Except the looters missed something — and archaeologists weren’t going to repeat that mistake.
It was a round, metal chunk sticking out of the dirt that first caught the attention of archaeologists in Ingelheim, excavation leader Christoph Bassler said in an Aug. 4 news release from the City of Ingelheim.
The metal chunk was part of a shield, Bassler said. The artifact was unearthed between two looted graves, making it hard to link it to a specific burial.
So archaeologists kept digging — and stumbled on an untouched grave.
The 1,300-year-old grave belonged to a warrior, the release said. The 30- to 40-year-old man was buried in the seventh century with almost every type of weapon used at the time.
A double-edged spatha sword measuring about 3 feet long was placed under his right arm, archaeologists said. This sword was likely his most prized possession. By his left arm, he had a broad seax, a short, heavy sword used for slashing. The grave also had a knife, lance, bronze scabbard and belt, the release said.
Photos shared by Kaiserpfalz Ingelheim, or the Ingelheim Imperial Palace, on Facebook Aug. 9 show the warrior’s grave.
Based on the style of his shield and weapons, the warrior was likely a Frankish man, archaeologists said.

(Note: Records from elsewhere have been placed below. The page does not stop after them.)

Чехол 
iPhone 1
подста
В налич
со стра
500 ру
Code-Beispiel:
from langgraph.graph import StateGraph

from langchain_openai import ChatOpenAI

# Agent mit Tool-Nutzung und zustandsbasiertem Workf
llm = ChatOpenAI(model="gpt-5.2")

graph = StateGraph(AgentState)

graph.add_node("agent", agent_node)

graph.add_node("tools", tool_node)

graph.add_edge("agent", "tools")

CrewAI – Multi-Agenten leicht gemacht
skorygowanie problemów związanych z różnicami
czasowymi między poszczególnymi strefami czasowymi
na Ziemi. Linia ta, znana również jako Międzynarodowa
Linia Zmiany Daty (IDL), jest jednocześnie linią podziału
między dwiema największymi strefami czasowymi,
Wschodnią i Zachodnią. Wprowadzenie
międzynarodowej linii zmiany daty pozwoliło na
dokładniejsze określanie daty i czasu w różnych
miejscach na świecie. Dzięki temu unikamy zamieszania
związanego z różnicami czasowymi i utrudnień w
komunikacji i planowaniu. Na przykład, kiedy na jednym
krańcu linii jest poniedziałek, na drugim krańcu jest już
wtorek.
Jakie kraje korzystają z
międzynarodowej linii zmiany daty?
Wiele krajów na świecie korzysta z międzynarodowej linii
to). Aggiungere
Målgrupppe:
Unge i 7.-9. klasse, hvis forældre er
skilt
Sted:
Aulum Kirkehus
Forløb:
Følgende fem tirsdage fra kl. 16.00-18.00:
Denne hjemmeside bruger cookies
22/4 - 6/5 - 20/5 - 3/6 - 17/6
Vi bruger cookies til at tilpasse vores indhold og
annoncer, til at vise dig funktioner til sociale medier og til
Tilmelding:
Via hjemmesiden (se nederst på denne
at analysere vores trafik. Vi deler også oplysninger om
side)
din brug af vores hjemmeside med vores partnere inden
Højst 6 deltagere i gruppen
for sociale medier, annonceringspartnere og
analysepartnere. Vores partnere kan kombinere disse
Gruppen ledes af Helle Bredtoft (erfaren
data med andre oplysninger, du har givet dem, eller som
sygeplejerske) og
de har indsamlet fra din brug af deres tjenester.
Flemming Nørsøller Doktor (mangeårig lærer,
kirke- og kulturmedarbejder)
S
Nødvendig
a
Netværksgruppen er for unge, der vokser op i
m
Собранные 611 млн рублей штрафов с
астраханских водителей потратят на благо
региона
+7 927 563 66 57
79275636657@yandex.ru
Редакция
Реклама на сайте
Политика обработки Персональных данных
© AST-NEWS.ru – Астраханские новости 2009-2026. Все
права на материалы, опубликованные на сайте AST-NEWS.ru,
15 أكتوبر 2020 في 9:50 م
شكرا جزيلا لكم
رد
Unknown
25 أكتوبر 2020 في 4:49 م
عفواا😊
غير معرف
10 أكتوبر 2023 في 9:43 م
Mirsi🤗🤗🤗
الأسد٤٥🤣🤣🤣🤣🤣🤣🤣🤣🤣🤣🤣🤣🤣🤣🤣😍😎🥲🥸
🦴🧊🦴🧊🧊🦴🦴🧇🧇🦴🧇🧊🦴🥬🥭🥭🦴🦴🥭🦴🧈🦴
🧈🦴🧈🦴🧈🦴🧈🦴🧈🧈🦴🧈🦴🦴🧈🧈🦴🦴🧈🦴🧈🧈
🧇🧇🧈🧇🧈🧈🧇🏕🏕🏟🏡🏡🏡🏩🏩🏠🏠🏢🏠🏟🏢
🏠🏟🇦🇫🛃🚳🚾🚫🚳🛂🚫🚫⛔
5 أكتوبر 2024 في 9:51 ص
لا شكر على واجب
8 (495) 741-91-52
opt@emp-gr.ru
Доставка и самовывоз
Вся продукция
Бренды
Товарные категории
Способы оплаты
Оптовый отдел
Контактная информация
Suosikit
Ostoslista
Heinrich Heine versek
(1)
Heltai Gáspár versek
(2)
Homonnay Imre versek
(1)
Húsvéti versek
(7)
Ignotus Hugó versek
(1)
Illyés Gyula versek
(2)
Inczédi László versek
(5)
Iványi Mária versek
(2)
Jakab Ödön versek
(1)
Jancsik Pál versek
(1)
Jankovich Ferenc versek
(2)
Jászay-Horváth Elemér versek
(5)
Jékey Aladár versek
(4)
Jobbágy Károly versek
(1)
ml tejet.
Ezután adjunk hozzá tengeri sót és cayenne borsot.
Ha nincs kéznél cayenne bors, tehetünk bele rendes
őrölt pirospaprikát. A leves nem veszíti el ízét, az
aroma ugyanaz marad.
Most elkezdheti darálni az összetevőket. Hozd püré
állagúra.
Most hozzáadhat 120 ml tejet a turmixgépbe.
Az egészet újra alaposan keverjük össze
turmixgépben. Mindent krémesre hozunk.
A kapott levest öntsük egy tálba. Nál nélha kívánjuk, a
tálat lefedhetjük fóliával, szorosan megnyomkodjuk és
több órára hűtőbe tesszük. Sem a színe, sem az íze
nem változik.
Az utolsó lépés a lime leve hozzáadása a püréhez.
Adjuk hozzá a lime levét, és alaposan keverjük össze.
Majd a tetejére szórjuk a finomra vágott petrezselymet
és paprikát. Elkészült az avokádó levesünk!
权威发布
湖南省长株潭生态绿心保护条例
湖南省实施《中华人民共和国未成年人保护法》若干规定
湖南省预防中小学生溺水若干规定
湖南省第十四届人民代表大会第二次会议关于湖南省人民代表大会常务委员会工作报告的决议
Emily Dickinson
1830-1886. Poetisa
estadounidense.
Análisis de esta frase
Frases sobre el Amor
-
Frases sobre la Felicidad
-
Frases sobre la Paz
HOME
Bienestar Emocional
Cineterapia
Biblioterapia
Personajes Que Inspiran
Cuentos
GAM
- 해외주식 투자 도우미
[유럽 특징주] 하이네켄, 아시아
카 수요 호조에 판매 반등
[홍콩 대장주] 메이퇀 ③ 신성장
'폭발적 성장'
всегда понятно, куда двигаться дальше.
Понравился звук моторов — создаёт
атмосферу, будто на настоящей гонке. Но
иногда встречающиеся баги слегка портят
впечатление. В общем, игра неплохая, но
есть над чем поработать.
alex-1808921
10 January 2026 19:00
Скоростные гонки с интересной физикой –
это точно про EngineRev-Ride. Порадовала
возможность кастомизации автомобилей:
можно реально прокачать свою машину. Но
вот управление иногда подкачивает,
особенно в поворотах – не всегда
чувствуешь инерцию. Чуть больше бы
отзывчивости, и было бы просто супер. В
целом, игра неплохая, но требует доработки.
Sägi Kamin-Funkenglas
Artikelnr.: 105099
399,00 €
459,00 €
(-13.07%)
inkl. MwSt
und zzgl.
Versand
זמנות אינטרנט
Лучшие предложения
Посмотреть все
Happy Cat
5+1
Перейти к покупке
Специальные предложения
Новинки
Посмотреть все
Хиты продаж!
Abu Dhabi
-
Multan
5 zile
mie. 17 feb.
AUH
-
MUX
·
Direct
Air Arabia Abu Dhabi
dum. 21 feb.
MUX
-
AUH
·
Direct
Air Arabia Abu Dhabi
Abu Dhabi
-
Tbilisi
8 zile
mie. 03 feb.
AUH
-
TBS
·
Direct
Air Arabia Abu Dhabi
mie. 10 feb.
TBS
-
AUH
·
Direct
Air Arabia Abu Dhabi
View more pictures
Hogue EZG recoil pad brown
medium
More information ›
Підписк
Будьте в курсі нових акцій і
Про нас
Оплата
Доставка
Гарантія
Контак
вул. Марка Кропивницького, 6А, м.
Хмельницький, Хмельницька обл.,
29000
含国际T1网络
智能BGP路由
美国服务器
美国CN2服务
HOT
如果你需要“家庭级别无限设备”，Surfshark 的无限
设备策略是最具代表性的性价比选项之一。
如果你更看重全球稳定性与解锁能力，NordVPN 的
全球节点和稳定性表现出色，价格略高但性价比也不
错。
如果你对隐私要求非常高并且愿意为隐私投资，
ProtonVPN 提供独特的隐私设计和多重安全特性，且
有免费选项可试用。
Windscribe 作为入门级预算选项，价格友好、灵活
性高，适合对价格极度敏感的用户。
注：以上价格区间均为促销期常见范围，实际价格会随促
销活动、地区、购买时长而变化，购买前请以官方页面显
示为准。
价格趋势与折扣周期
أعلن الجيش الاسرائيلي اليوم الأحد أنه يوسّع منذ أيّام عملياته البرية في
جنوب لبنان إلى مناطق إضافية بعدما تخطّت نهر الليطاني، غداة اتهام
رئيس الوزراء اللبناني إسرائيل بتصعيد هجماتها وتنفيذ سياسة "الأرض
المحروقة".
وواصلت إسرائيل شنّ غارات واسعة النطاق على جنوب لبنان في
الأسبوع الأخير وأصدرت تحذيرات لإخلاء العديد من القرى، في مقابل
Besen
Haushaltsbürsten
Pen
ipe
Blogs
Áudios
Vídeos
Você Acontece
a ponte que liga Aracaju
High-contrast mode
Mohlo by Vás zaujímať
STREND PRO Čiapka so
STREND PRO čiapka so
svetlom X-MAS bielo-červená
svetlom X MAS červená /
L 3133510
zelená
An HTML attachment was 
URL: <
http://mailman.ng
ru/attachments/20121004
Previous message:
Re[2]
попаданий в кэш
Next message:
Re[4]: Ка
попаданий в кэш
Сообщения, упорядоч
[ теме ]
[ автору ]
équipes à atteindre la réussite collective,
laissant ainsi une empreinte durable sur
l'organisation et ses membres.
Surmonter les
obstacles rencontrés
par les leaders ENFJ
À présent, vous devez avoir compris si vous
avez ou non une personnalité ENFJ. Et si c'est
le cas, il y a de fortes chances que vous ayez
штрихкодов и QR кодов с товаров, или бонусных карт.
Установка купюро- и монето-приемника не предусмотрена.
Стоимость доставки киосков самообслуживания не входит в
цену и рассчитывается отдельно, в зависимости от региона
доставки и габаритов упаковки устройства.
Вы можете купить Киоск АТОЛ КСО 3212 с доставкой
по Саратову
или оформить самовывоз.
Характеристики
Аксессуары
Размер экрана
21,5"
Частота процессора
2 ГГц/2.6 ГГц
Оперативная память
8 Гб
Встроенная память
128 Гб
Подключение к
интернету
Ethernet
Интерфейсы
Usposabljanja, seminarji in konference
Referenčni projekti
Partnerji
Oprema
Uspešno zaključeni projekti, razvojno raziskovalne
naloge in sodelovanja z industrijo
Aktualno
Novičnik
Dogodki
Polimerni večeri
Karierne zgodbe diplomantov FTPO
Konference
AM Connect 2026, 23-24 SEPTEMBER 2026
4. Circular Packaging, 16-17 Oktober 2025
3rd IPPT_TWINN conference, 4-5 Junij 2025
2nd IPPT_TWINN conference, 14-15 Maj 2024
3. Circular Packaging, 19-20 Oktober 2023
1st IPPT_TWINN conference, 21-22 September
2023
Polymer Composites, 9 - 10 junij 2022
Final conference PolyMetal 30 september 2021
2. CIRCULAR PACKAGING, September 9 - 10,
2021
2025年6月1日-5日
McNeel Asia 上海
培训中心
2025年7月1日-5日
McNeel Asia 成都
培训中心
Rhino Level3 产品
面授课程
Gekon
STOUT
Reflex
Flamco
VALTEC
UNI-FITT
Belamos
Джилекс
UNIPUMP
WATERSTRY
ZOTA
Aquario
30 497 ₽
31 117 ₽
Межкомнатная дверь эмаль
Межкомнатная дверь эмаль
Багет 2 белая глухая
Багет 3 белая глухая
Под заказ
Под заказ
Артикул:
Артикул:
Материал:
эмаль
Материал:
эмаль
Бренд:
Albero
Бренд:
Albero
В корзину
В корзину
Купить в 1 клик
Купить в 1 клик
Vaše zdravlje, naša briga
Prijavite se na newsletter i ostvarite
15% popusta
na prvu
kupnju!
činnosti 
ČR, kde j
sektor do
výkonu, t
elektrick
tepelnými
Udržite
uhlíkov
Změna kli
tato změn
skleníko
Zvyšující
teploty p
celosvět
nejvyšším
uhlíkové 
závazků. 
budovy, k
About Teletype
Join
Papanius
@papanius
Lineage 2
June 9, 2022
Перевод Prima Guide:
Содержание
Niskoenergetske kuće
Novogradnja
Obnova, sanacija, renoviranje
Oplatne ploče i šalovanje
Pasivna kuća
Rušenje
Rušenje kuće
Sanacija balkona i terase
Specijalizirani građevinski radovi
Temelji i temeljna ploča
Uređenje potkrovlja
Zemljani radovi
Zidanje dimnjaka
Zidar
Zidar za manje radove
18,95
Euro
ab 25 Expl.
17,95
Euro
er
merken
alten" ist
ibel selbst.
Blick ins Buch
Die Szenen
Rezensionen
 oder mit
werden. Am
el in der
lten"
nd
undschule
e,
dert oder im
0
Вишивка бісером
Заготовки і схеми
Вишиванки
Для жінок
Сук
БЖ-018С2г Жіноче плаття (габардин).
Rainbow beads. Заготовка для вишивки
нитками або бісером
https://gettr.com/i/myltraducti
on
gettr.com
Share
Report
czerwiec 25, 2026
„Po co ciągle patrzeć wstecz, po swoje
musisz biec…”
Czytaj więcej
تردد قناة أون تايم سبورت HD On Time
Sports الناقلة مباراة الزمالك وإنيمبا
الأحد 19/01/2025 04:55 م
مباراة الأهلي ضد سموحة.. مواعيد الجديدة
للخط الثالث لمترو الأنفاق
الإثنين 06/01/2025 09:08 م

His skeletal posture indicated he was buried in a now-disintegrated coffin.
The Franks “forcibly settled” what is now southern Germany beginning in the sixth century, according to Britannica. They maintained control of Franconia – a territory that included Frankfurt, Stuttgart and Munich – until the eighth century when another royal dynasty took control.
The 1,300-year-old warrior was not a professional soldier, archaeologists said. Modern-day standing armies did not exist during his lifetime. Instead, he likely cared for his own equipment and followed his leader into battle.
His cause of death is unknown, but he might have died from illness or a battle-inflicted injury, the release said. Archaeologists noted the violence-themed burial goods would make the latter cause of death unsurprising.
The artifacts were removed from the grave for cleaning and further study, city officials said.
Ingelheim, also known as Ingelheim am Rhein, is about 330 miles southwest of Berlin.